# Task details
Without including any image, retype the records word for word.

# Dataset excerpts
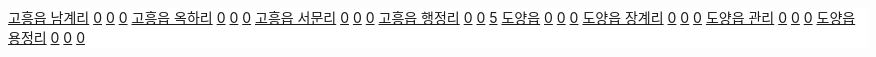 
  <tr class="item">
    <td><a href="전라남도고흥군고흥읍남계리">고흥읍 남계리</a></td>
    <td><a href="전라남도고흥군고흥읍남계리">0</a></td>
    <td><a href="전라남도고흥군고흥읍남계리">0</a></td>
    <td><a href="전라남도고흥군고흥읍남계리">0</a></td>
  </tr>
    

  <tr class="item">
    <td><a href="전라남도고흥군고흥읍옥하리">고흥읍 옥하리</a></td>
    <td><a href="전라남도고흥군고흥읍옥하리">0</a></td>
    <td><a href="전라남도고흥군고흥읍옥하리">0</a></td>
    <td><a href="전라남도고흥군고흥읍옥하리">0</a></td>
  </tr>
    

  <tr class="item">
    <td><a href="전라남도고흥군고흥읍서문리">고흥읍 서문리</a></td>
    <td><a href="전라남도고흥군고흥읍서문리">0</a></td>
    <td><a href="전라남도고흥군고흥읍서문리">0</a></td>
    <td><a href="전라남도고흥군고흥읍서문리">0</a></td>
  </tr>
    

  <tr class="item">
    <td><a href="전라남도고흥군고흥읍행정리">고흥읍 행정리</a></td>
    <td><a href="전라남도고흥군고흥읍행정리">0</a></td>
    <td><a href="전라남도고흥군고흥읍행정리">0</a></td>
    <td><a href="전라남도고흥군고흥읍행정리">5</a></td>
  </tr>
    

  <tr class="item">
    <td><a href="전라남도고흥군도양읍">도양읍</a></td>
    <td><a href="전라남도고흥군도양읍">0</a></td>
    <td><a href="전라남도고흥군도양읍">0</a></td>
    <td><a href="전라남도고흥군도양읍">0</a></td>
  </tr>
    

  <tr class="item">
    <td><a href="전라남도고흥군도양읍장계리">도양읍 장계리</a></td>
    <td><a href="전라남도고흥군도양읍장계리">0</a></td>
    <td><a href="전라남도고흥군도양읍장계리">0</a></td>
    <td><a href="전라남도고흥군도양읍장계리">0</a></td>
  </tr>
    

  <tr class="item">
    <td><a href="전라남도고흥군도양읍관리">도양읍 관리</a></td>
    <td><a href="전라남도고흥군도양읍관리">0</a></td>
    <td><a href="전라남도고흥군도양읍관리">0</a></td>
    <td><a href="전라남도고흥군도양읍관리">0</a></td>
  </tr>
    

  <tr class="item">
    <td><a href="전라남도고흥군도양읍용정리">도양읍 용정리</a></td>
    <td><a href="전라남도고흥군도양읍용정리">0</a></td>
    <td><a href="전라남도고흥군도양읍용정리">0</a></td>
    <td><a href="전라남도고흥군도양읍용정리">0</a></td>
  </tr>
    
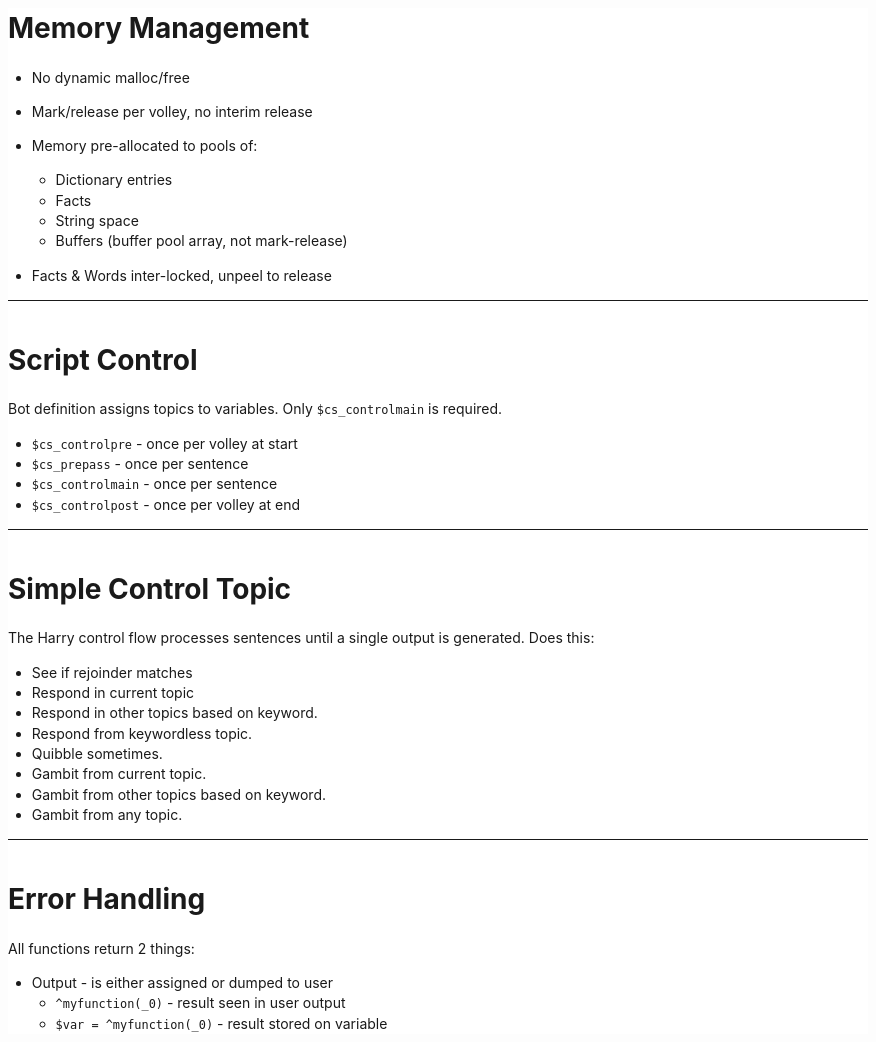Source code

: 
# Memory Management

* No dynamic malloc/free

* Mark/release per volley, no interim release

* Memory pre-allocated to pools of:
  - Dictionary entries
  - Facts
  - String space
  - Buffers (buffer pool array, not mark-release)
  
* Facts & Words inter-locked, unpeel to release

---

# Script Control

Bot definition assigns topics to variables.
Only `$cs_controlmain` is required.

* `$cs_controlpre` - once per volley at start
* `$cs_prepass` - once per sentence
* `$cs_controlmain` - once per sentence
* `$cs_controlpost` - once per volley at end

---

# Simple Control Topic

The Harry control flow processes sentences
until a single output is generated. Does this:

* See if rejoinder matches
* Respond in current topic
* Respond in other topics based on keyword.
* Respond from keywordless topic.
* Quibble sometimes.
* Gambit from current topic.
* Gambit from other topics based on keyword.
* Gambit from any topic.

---

# Error Handling

All functions return 2 things:

* Output - is either assigned or dumped to user
  - `^myfunction(_0)` - result seen in user output
  - `$var = ^myfunction(_0)` - result stored on variable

# Response to the task
  <tr class="item">
    <td><a href="전라남도고흥군고흥읍남계리">고흥읍 남계리</a></td>
    <td><a href="전라남도고흥군고흥읍남계리">0</a></td>
    <td><a href="전라남도고흥군고흥읍남계리">0</a></td>
    <td><a href="전라남도고흥군고흥읍남계리">0</a></td>
  </tr>
    

  <tr class="item">
    <td><a href="전라남도고흥군고흥읍옥하리">고흥읍 옥하리</a></td>
    <td><a href="전라남도고흥군고흥읍옥하리">0</a></td>
    <td><a href="전라남도고흥군고흥읍옥하리">0</a></td>
    <td><a href="전라남도고흥군고흥읍옥하리">0</a></td>
  </tr>
    

  <tr class="item">
    <td><a href="전라남도고흥군고흥읍서문리">고흥읍 서문리</a></td>
    <td><a href="전라남도고흥군고흥읍서문리">0</a></td>
    <td><a href="전라남도고흥군고흥읍서문리">0</a></td>
    <td><a href="전라남도고흥군고흥읍서문리">0</a></td>
  </tr>
    

  <tr class="item">
    <td><a href="전라남도고흥군고흥읍행정리">고흥읍 행정리</a></td>
    <td><a href="전라남도고흥군고흥읍행정리">0</a></td>
    <td><a href="전라남도고흥군고흥읍행정리">0</a></td>
    <td><a href="전라남도고흥군고흥읍행정리">5</a></td>
  </tr>
    

  <tr class="item">
    <td><a href="전라남도고흥군도양읍">도양읍</a></td>
    <td><a href="전라남도고흥군도양읍">0</a></td>
    <td><a href="전라남도고흥군도양읍">0</a></td>
    <td><a href="전라남도고흥군도양읍">0</a></td>
  </tr>
    

  <tr class="item">
    <td><a href="전라남도고흥군도양읍장계리">도양읍 장계리</a></td>
    <td><a href="전라남도고흥군도양읍장계리">0</a></td>
    <td><a href="전라남도고흥군도양읍장계리">0</a></td>
    <td><a href="전라남도고흥군도양읍장계리">0</a></td>
  </tr>
    

  <tr class="item">
    <td><a href="전라남도고흥군도양읍관리">도양읍 관리</a></td>
    <td><a href="전라남도고흥군도양읍관리">0</a></td>
    <td><a href="전라남도고흥군도양읍관리">0</a></td>
    <td><a href="전라남도고흥군도양읍관리">0</a></td>
  </tr>
    

  <tr class="item">
    <td><a href="전라남도고흥군도양읍용정리">도양읍 용정리</a></td>
    <td><a href="전라남도고흥군도양읍용정리">0</a></td>
    <td><a href="전라남도고흥군도양읍용정리">0</a></td>
    <td><a href="전라남도고흥군도양읍용정리">0</a></td>
  </tr>
    
Source code

: 
# Memory Management

* No dynamic malloc/free

* Mark/release per volley, no interim release

* Memory pre-allocated to pools of:
  - Dictionary entries
  - Facts
  - String space
  - Buffers (buffer pool array, not mark-release)
  
* Facts & Words inter-locked, unpeel to release

---

# Script Control

Bot definition assigns topics to variables.
Only `$cs_controlmain` is required.

* `$cs_controlpre` - once per volley at start
* `$cs_prepass` - once per sentence
* `$cs_controlmain` - once per sentence
* `$cs_controlpost` - once per volley at end

---

# Simple Control Topic

The Harry control flow processes sentences
until a single output is generated. Does this:

* See if rejoinder matches
* Respond in current topic
* Respond in other topics based on keyword.
* Respond from keywordless topic.
* Quibble sometimes.
* Gambit from current topic.
* Gambit from other topics based on keyword.
* Gambit from any topic.

---

# Error Handling

All functions return 2 things:

* Output - is either assigned or dumped to user
  - `^myfunction(_0)` - result seen in user output
  - `$var = ^myfunction(_0)` - result stored on variable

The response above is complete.